Dies die Stellungnahme des Bundesrates vom 23.11.2011
Der Bundesrat hat in seiner Stellungnahme zum überwiesenen Postulat Humbel («Nationale Strategie zur Verbesserung der gesundheitlichen Situation von Menschen mit seltenen Krankheiten») aufgezeigt, dass die Schweiz über ein gut ausgebautes medizinisches Versorgungsnetz verfügt, das grundsätzlich auch Menschen, die an einer seltenen Krankheit leiden, eine adäquate Versorgung garantiert. Gleichzeitig hat er sich bereit erklärt, unter Einbezug der betroffenen Akteure weitere Massnahmen im Bereich der seltenen Krankheiten zu prüfen und Bericht zu erstatten. Er anerkannte in verschiedenen Bereichen noch Handlungs- und Verbesserungsbedarf. Hinzu kommt, dass sich das Bundesgericht in einem Urteil vom 23. November 2010
im Fall Myozyme zur Kostenübernahme von Arzneimitteln im Einzelfall durch die obligatorische Krankenpflegeversicherung (OKP) äusserte.
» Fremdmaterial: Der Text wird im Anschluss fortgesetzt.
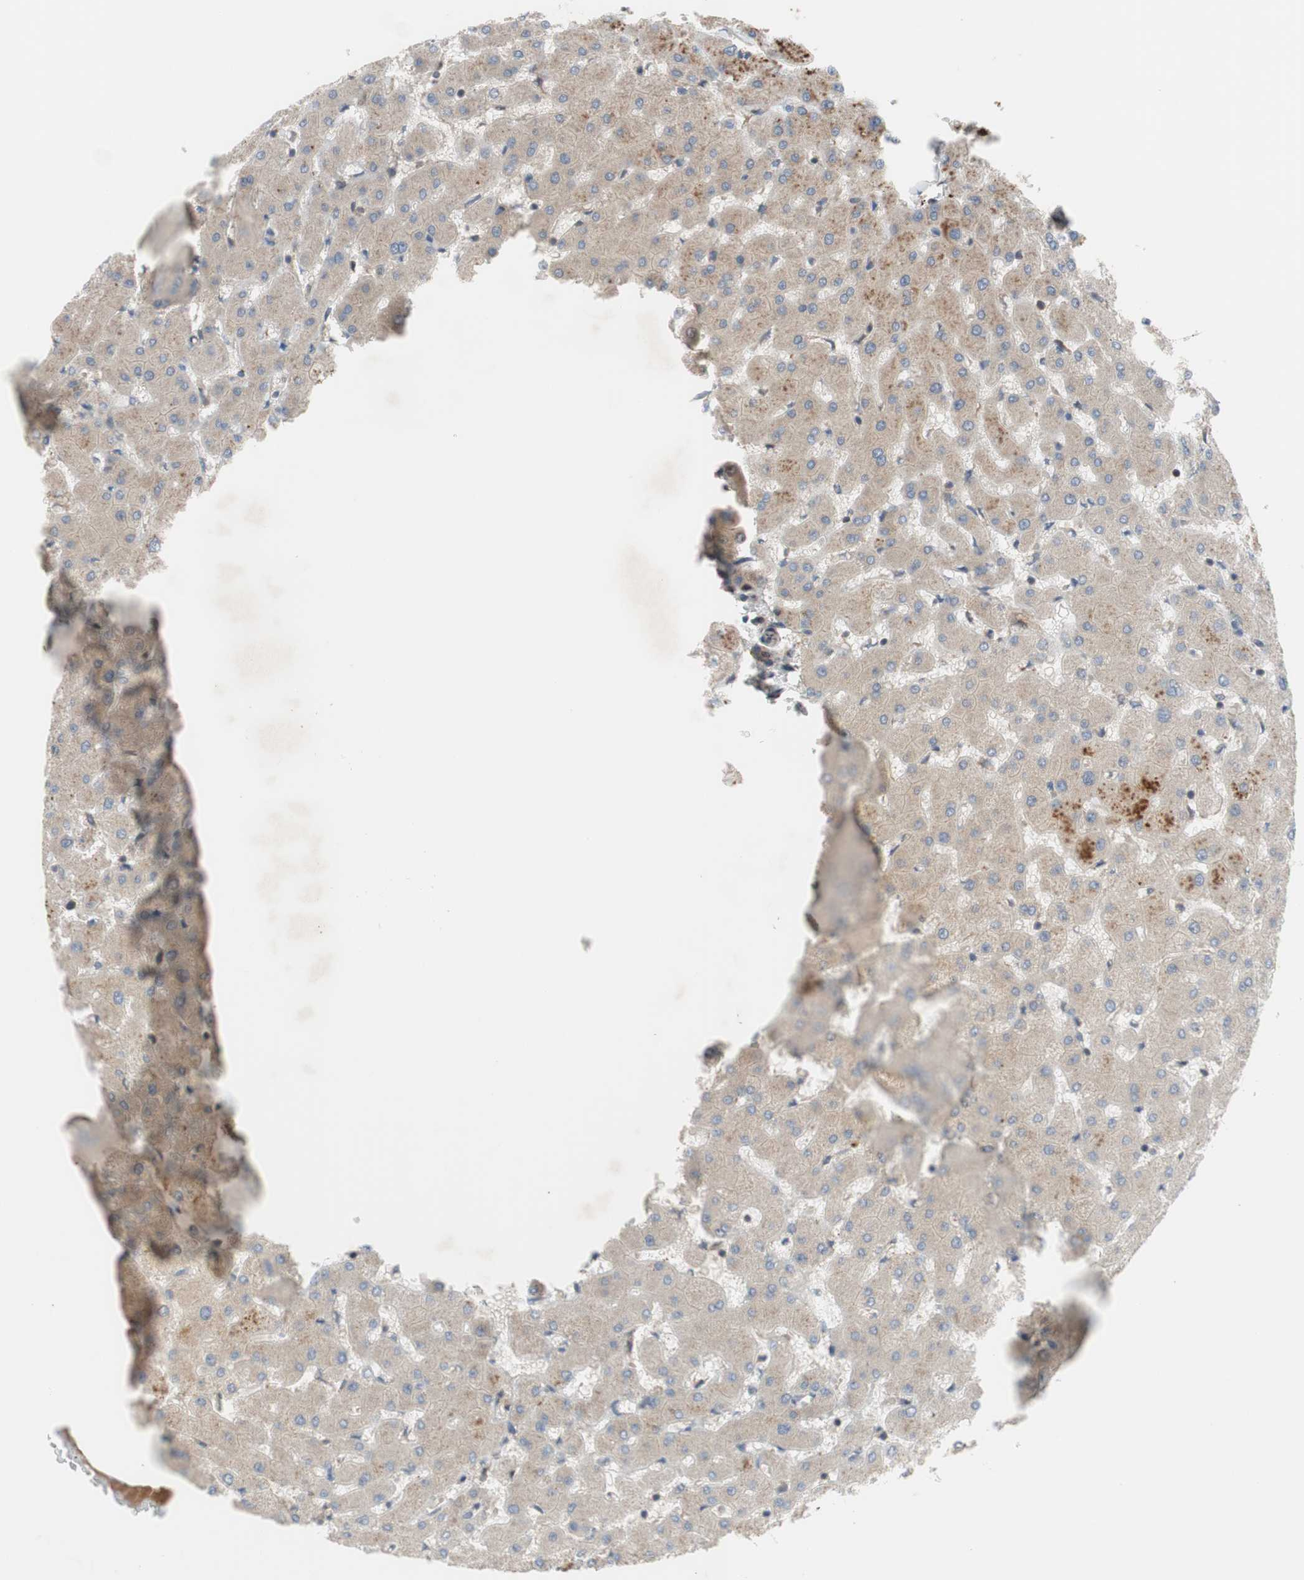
{"staining": {"intensity": "weak", "quantity": ">75%", "location": "cytoplasmic/membranous"}, "tissue": "liver", "cell_type": "Cholangiocytes", "image_type": "normal", "snomed": [{"axis": "morphology", "description": "Normal tissue, NOS"}, {"axis": "topography", "description": "Liver"}], "caption": "Brown immunohistochemical staining in unremarkable liver exhibits weak cytoplasmic/membranous positivity in about >75% of cholangiocytes. The staining was performed using DAB to visualize the protein expression in brown, while the nuclei were stained in blue with hematoxylin (Magnification: 20x).", "gene": "OAZ1", "patient": {"sex": "female", "age": 63}}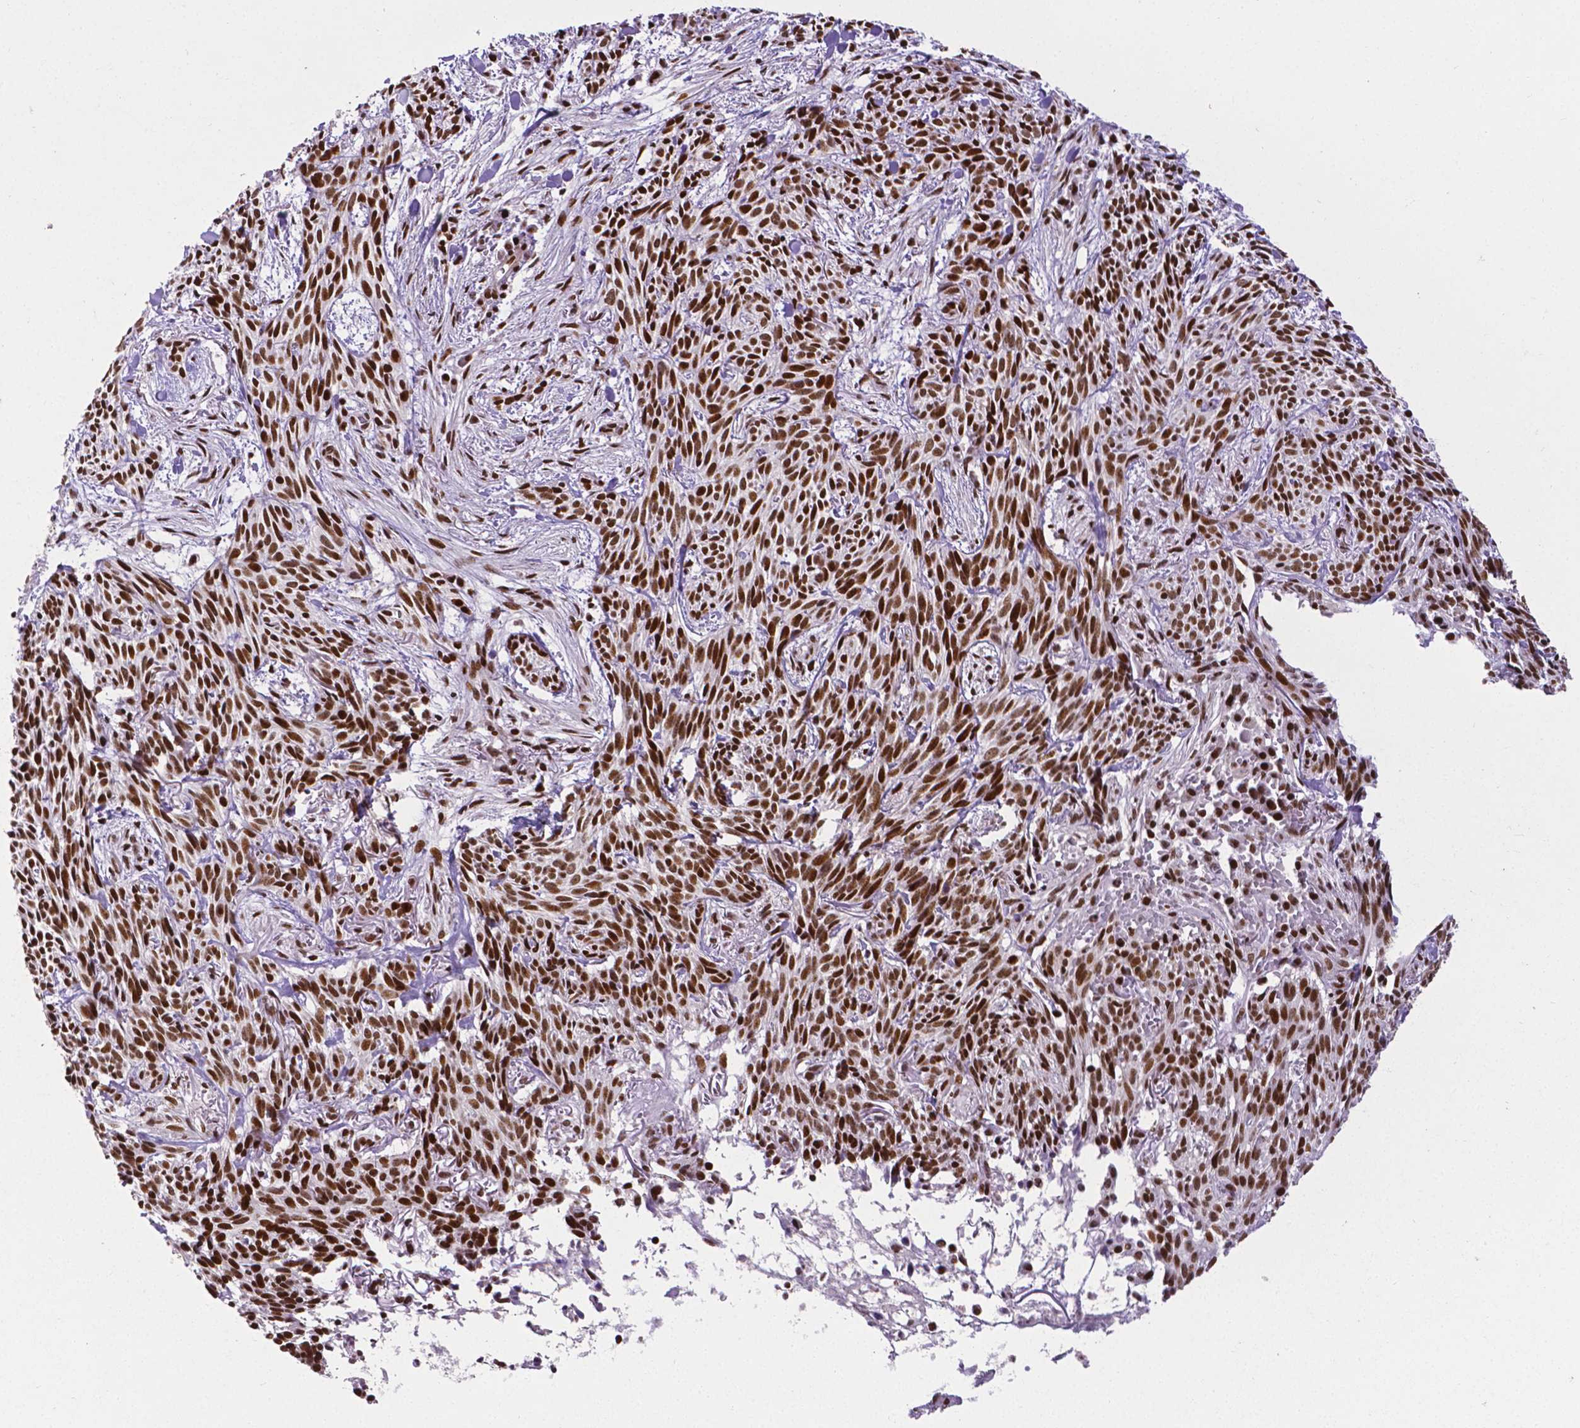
{"staining": {"intensity": "strong", "quantity": ">75%", "location": "nuclear"}, "tissue": "skin cancer", "cell_type": "Tumor cells", "image_type": "cancer", "snomed": [{"axis": "morphology", "description": "Basal cell carcinoma"}, {"axis": "topography", "description": "Skin"}], "caption": "Skin basal cell carcinoma was stained to show a protein in brown. There is high levels of strong nuclear positivity in about >75% of tumor cells.", "gene": "CTCF", "patient": {"sex": "male", "age": 71}}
In diesem Entscheid hat es zur grundlegenden Frage der Grenzen der Finanzierbarkeit von Leistungen im Gesundheitswesen Stellung genommen. Vor diesem Hintergrund hat das Bundesamt für Gesundheit (BAG) am 23. September 2011 die betroffenen Akteure eingeladen, an einem runden Tisch gemeinsam die grundlegende Fragestellungen zum Thema Orphan Diseases zu diskutieren. Im Mittelpunkt der Diskussionen standen die Themenbereiche Diagnostik von seltenen Krankheiten, deren Behandlung und die Vergütung von Arzneimitteln sowie Therapien gegen diese Krankheiten.
Der Bundesrat ist bereit, im Rahmen der bereits gestützt auf das Postulat Humbel in Angriff genommenen Arbeiten im Hinblick auf eine Strategie auch den Prüfauftrag des vorliegenden Postulats aufzunehmen und das Eidgenössische Departement des Innern beziehungsweise das BAG entsprechend zu mandatieren.
Der Bundesrat beantragt die Annahme des Postulates.